§ **Work task**
For the records below, give the number of lines in which "hand" appears, and add nothing else.
###
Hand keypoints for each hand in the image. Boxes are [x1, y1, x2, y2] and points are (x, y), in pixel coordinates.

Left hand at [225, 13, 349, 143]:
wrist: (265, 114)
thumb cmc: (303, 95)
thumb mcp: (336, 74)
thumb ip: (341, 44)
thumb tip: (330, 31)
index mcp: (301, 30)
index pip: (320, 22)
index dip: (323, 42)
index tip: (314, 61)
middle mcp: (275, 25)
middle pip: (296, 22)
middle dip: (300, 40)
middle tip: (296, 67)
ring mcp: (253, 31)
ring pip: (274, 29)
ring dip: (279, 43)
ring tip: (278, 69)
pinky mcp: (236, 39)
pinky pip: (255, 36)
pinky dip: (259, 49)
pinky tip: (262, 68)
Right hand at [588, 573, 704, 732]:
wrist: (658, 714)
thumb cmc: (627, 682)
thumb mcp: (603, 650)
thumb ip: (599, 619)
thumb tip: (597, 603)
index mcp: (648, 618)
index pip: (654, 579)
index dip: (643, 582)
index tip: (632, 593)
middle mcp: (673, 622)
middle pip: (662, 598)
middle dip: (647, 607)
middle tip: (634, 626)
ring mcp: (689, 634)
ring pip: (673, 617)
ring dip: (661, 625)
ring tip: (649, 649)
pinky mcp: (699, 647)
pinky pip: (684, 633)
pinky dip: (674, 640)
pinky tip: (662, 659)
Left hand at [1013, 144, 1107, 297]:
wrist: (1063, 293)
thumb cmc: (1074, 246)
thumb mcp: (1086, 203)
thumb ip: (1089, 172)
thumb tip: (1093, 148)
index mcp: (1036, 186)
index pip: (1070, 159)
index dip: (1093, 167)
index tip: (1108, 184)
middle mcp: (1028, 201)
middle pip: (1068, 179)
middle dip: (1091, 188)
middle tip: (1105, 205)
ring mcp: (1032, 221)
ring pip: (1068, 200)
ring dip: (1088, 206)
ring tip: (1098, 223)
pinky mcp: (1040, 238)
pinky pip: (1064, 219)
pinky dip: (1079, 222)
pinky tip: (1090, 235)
###
§ **Expected answer**
4